▶ [What is expected]
Answer with the exact lines of the following material from the one containing "bottle: present [901,557,922,621]" through the one containing "candle: none [1515,641,1550,698]", both end lines included.

▶ [Data extract]
______

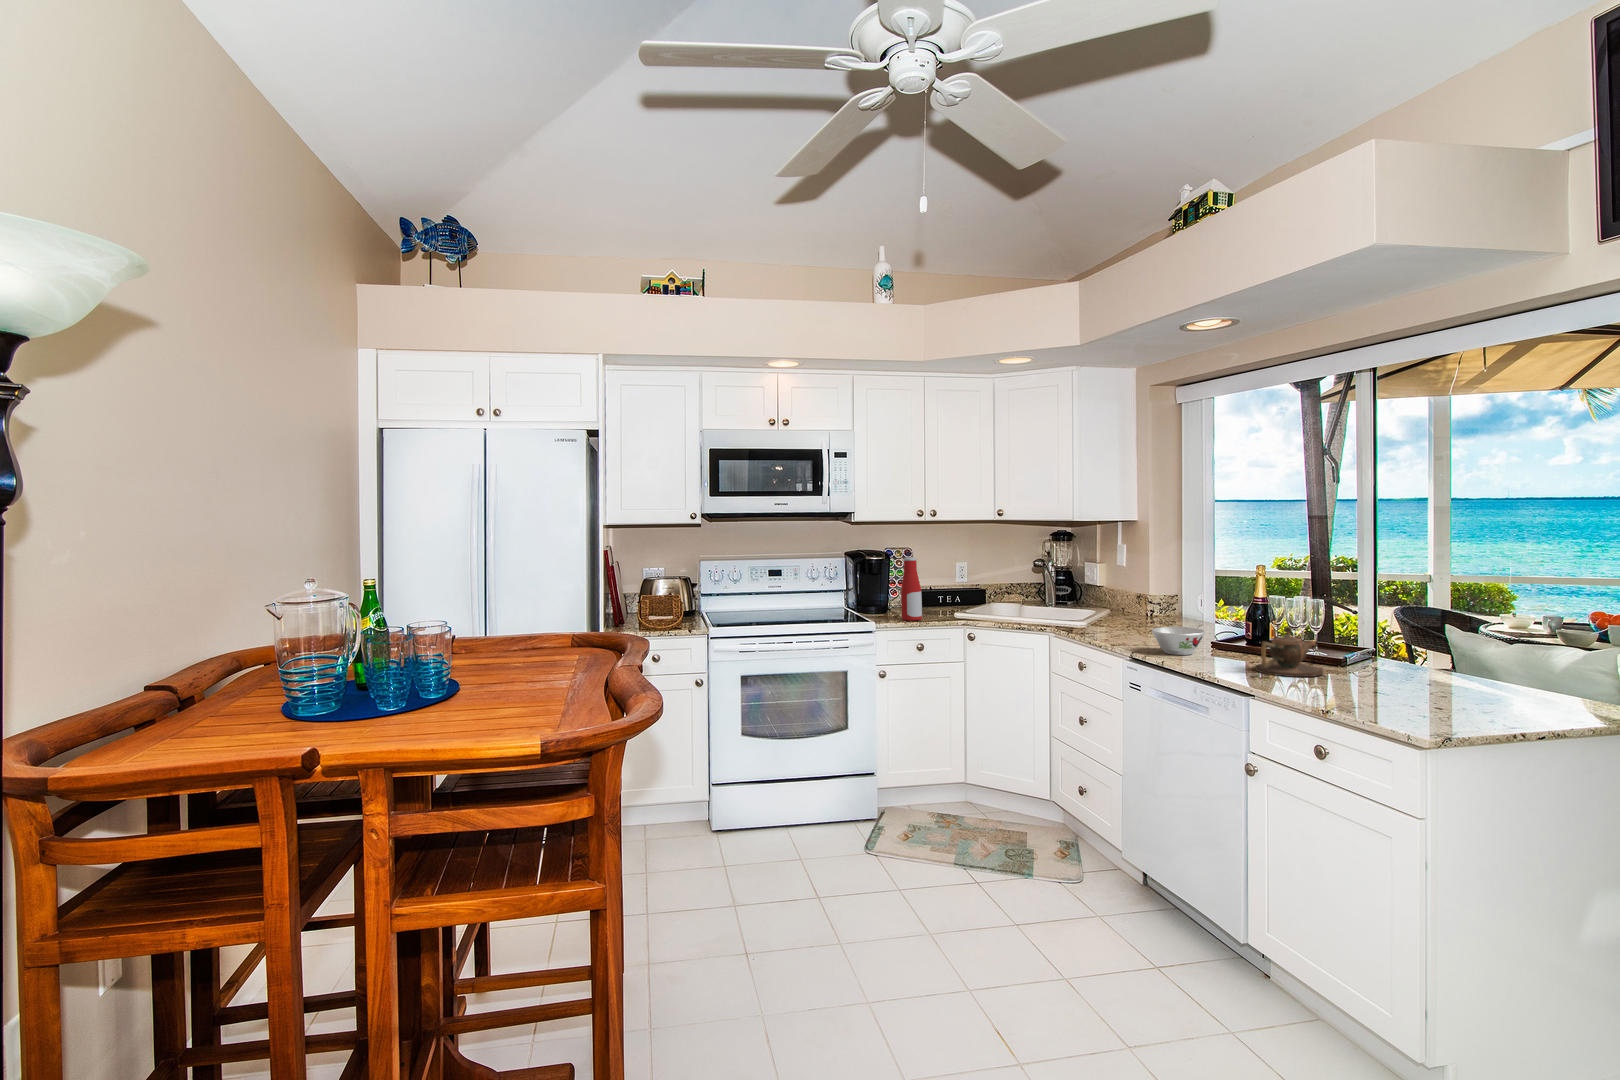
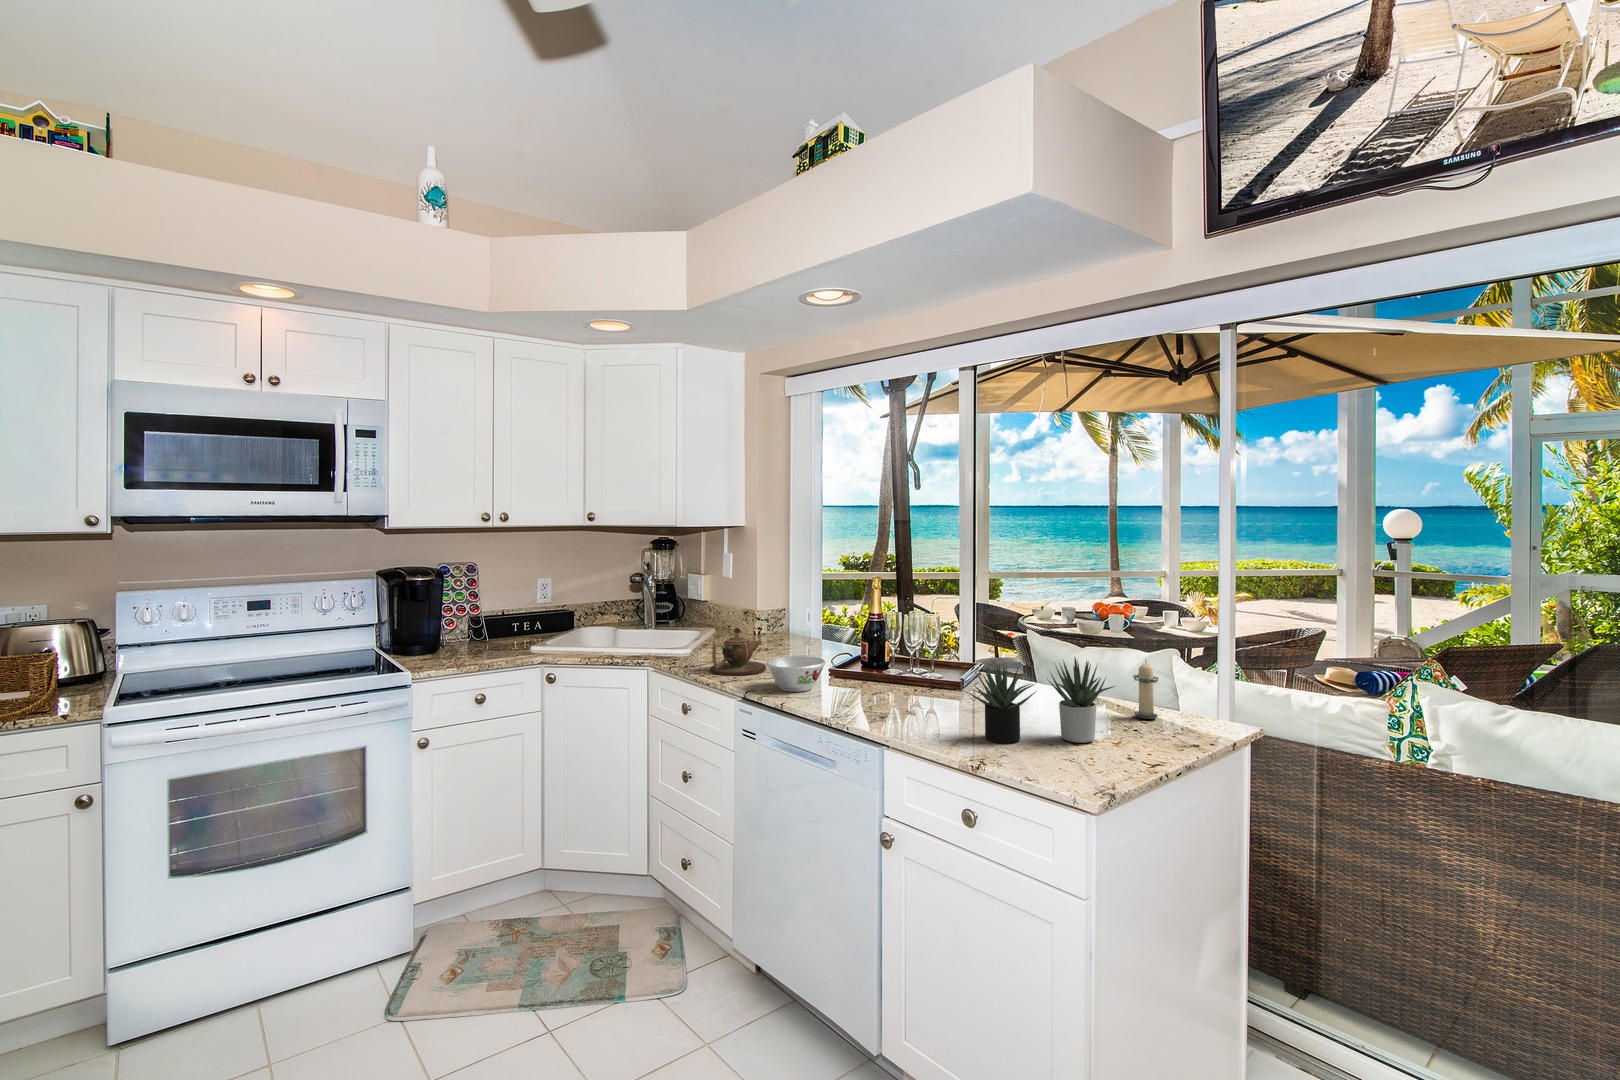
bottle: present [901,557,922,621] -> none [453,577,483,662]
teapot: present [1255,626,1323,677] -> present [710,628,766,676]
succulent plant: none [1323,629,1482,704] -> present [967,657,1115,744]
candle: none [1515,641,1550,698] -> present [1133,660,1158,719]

______

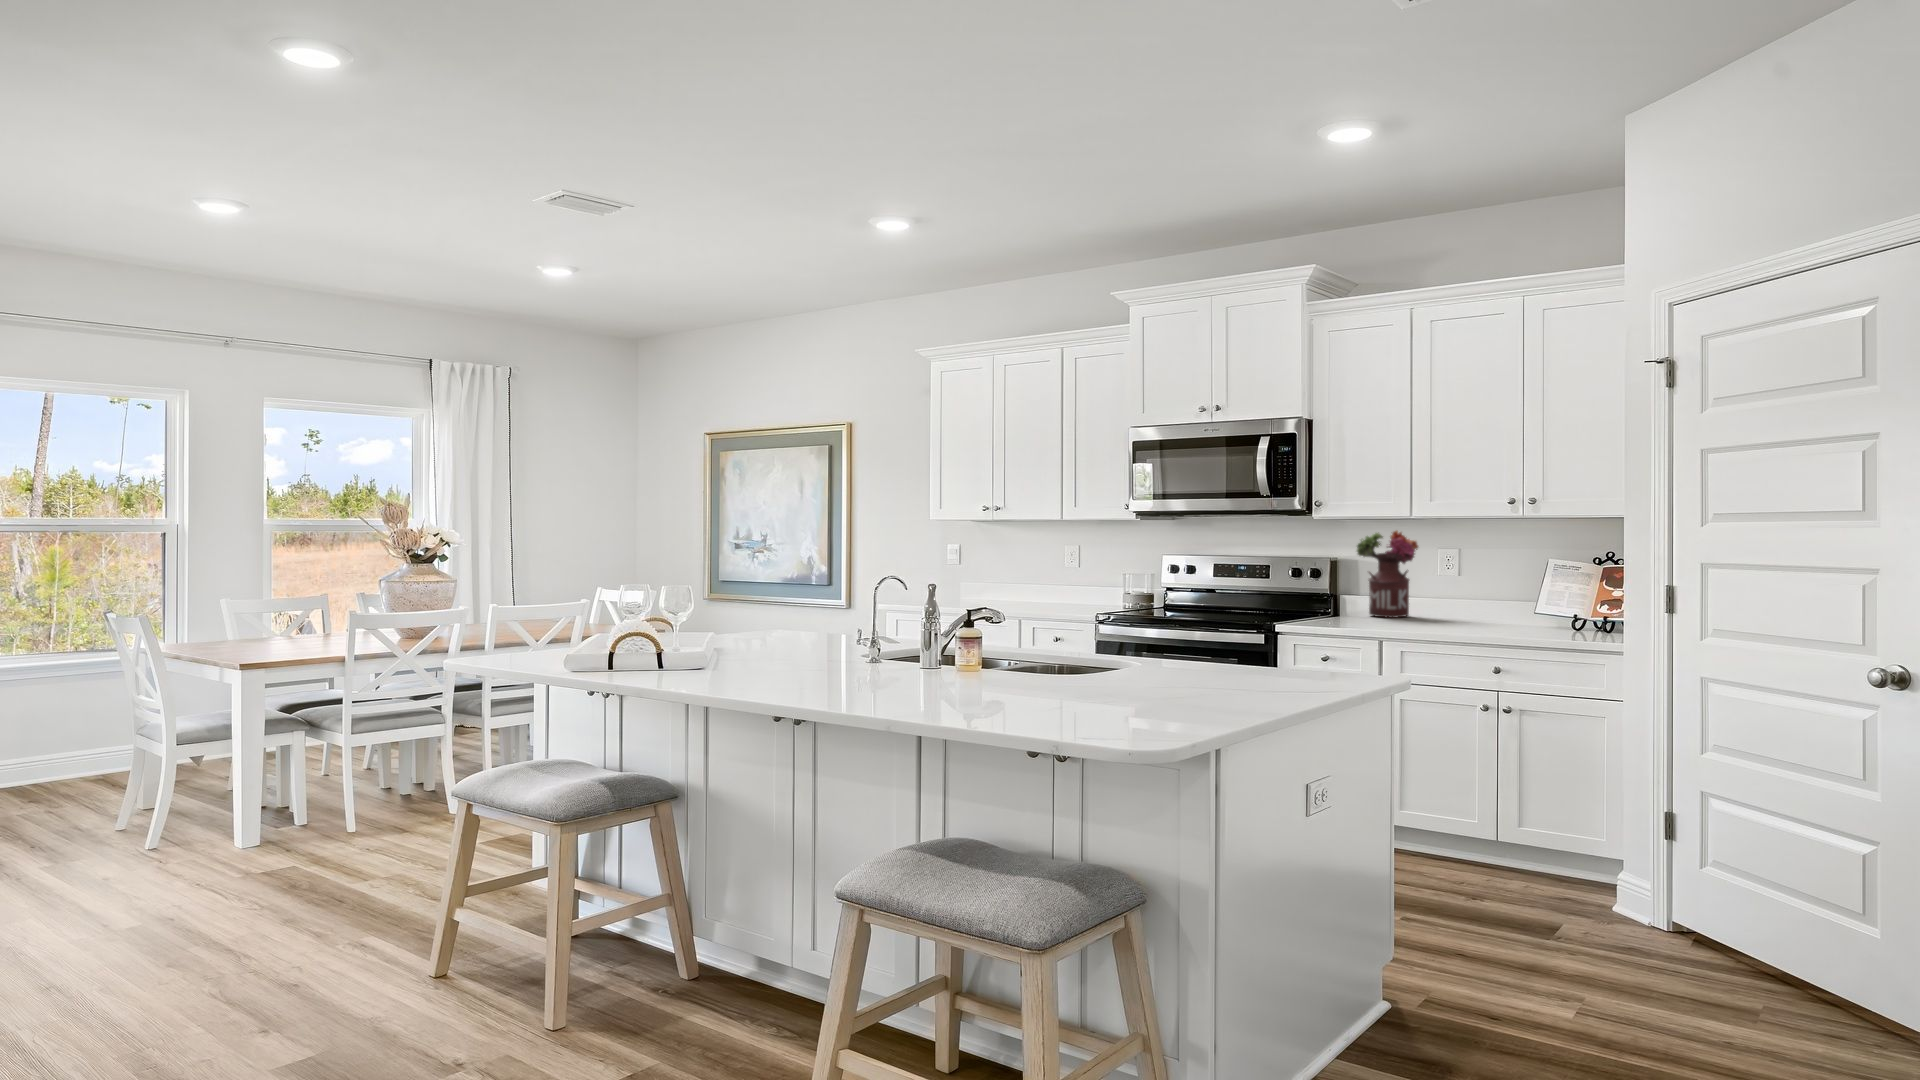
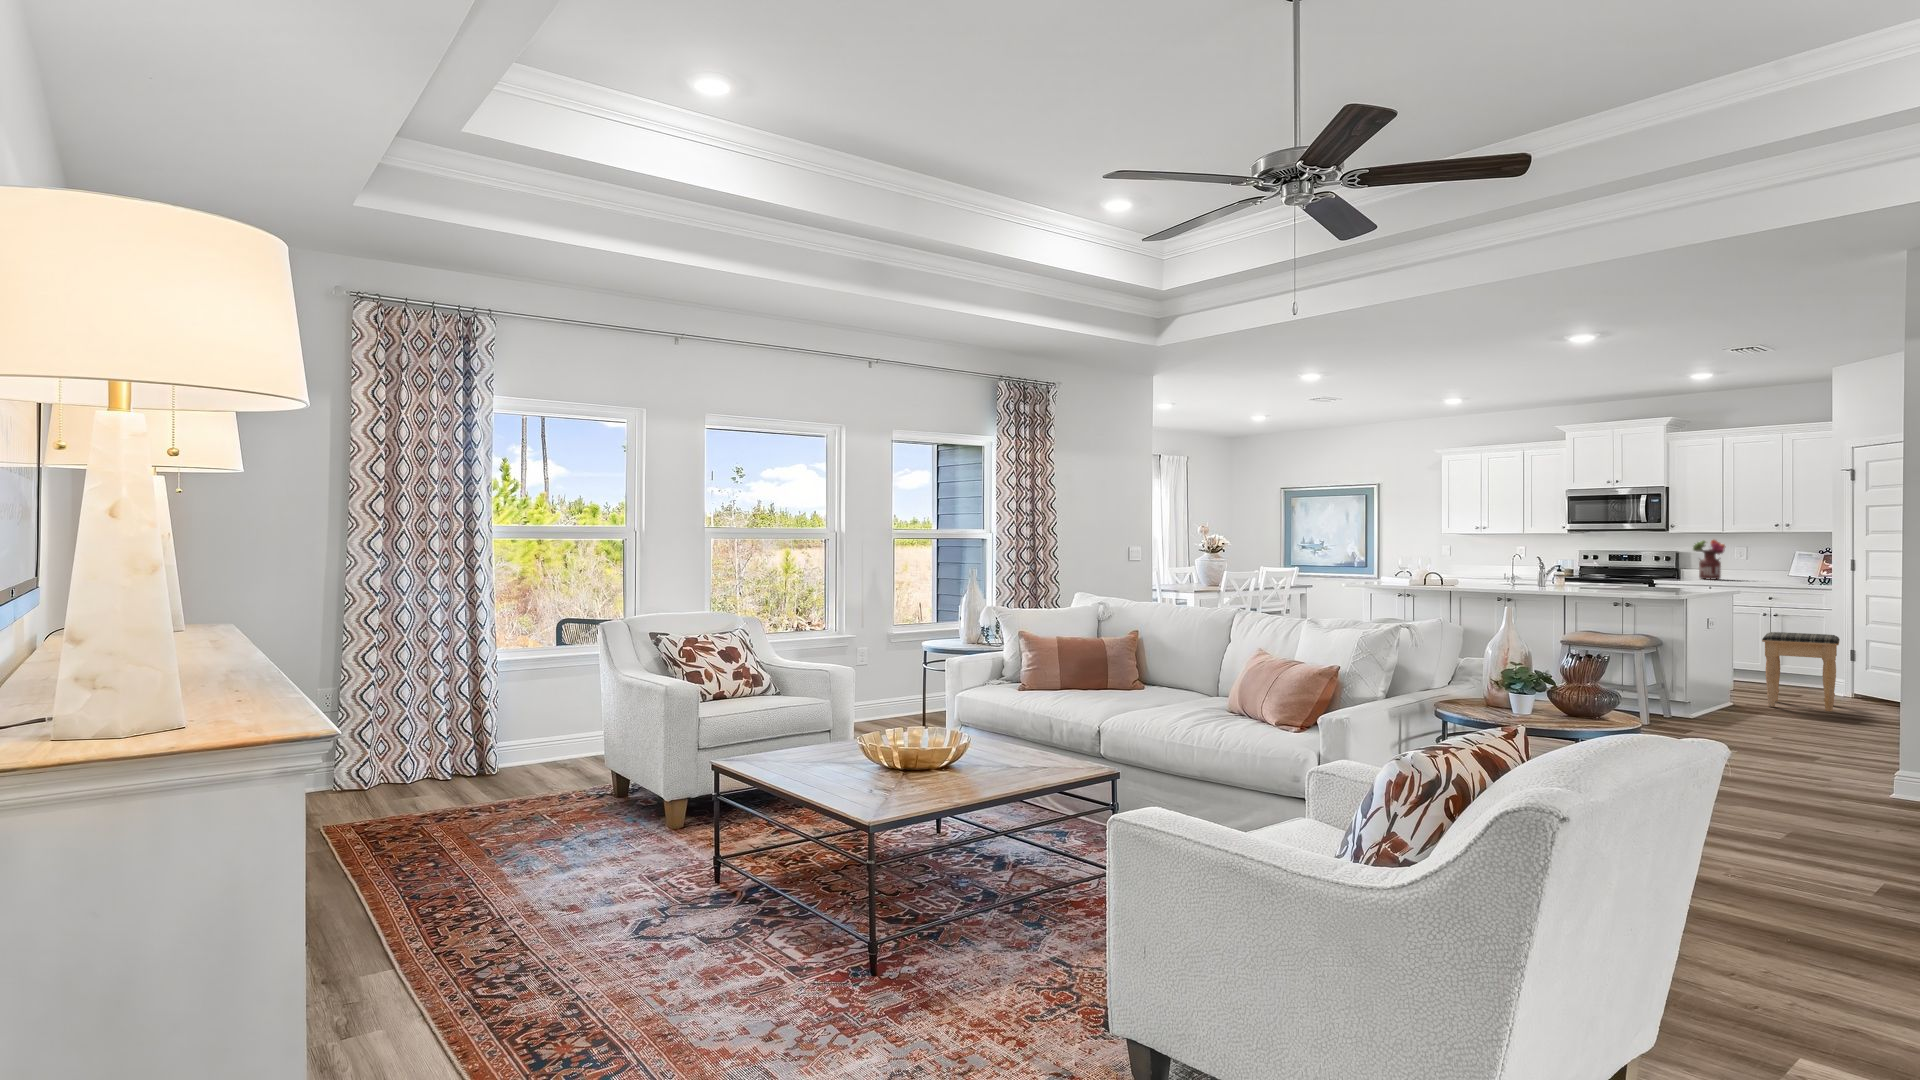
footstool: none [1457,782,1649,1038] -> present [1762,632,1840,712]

______

▶ [Response area]
bottle: present [901,557,922,621] -> none [453,577,483,662]
teapot: present [1255,626,1323,677] -> present [710,628,766,676]
succulent plant: none [1323,629,1482,704] -> present [967,657,1115,744]
candle: none [1515,641,1550,698] -> present [1133,660,1158,719]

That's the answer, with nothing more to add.